The reaction has not been uniformly alarmed. Tom's Hardware published a detailed critique arguing that the narrative around Mythos overstates the risk. The piece notes that the claim of thousands of severe vulnerabilities rests on a validation sample of 198 manually reviewed cases, and that many of the bugs found are in older software or are difficult to exploit in practice. Nvidia CEO Jensen Huang was reported to have criticised the broader pattern of AI labs positioning themselves as uniquely responsible stewards of powerful technology, a framing that conveniently supports corporate-only deployment models. The controlled rollout does serve Anthropic's commercial interests, positioning it as the safe choice for enterprise and government contracts in a high-stakes segment.

Those observations are fair. They do not alter the underlying technical record. The vulnerabilities are real, the patches are documented, and the benchmark gaps between Mythos and its predecessors are published. Whether the risk framing is calibrated correctly is a separate question from whether the capabilities are genuine.

The Bigger Picture

Ten years after DARPA held the first Cyber Grand Challenge, a competition to demonstrate automated vulnerability discovery, a commercial AI model has surpassed what that competition imagined possible.
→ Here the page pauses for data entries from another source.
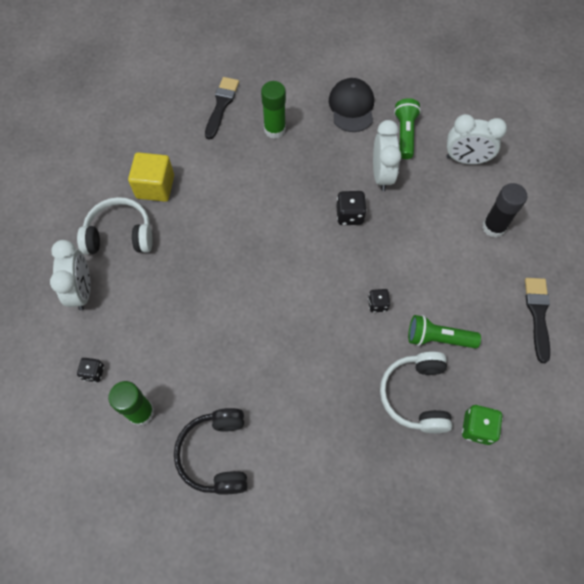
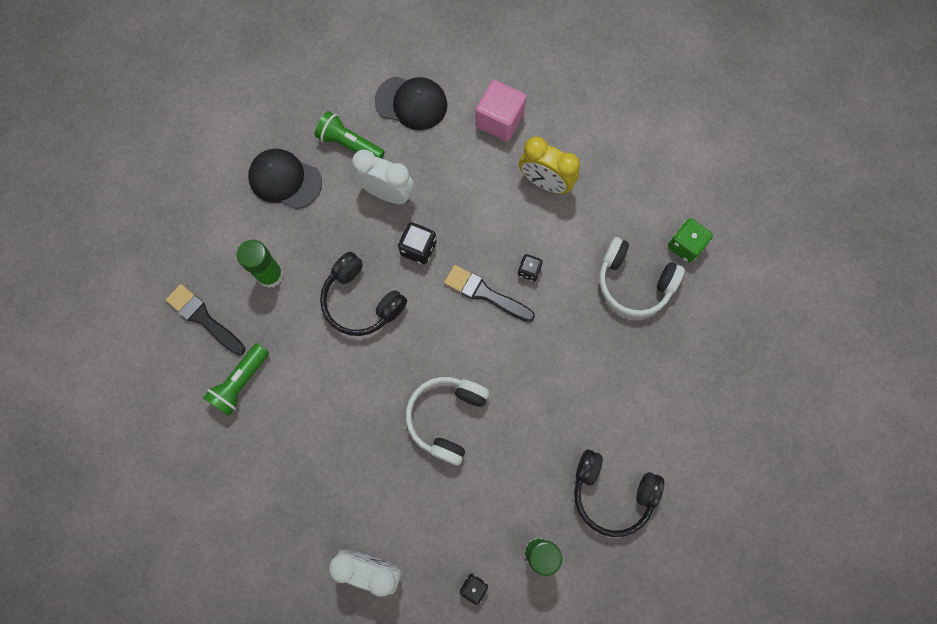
camera: 65 degrees left, 10 degrees up
white headphones [77,197,153,255] -> white headphones moved to [406,377,490,465]
yellow cube [128,152,174,202] -> none
green flashlight [408,315,481,348] -> green flashlight moved to [203,343,269,416]
white clock [446,114,507,164] -> black cap [375,77,447,130]
black glue stick [482,183,527,238] -> pink cube [476,80,526,142]
black brush [525,278,550,363] -> black brush moved to [444,265,535,322]
none -> black headphones [320,252,407,336]
none -> yellow clock [519,137,580,194]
The software running banking systems, hospital networks, power infrastructure, and government agencies contains bugs that have survived decades of review. Mythos has demonstrated it can find them faster than human experts, at scale, and autonomously.

Anthropic's stated position is that the same capability that poses a risk in the wrong hands is the most effective tool available for fixing the problem before adversaries get access to equivalent models. The $100 million in credits and the coalition of infrastructure companies is an attempt to put that argument into practice before the capability becomes broadly available elsewhere.

Whether that window holds is the question the market, governments, and the security industry are now working to answer.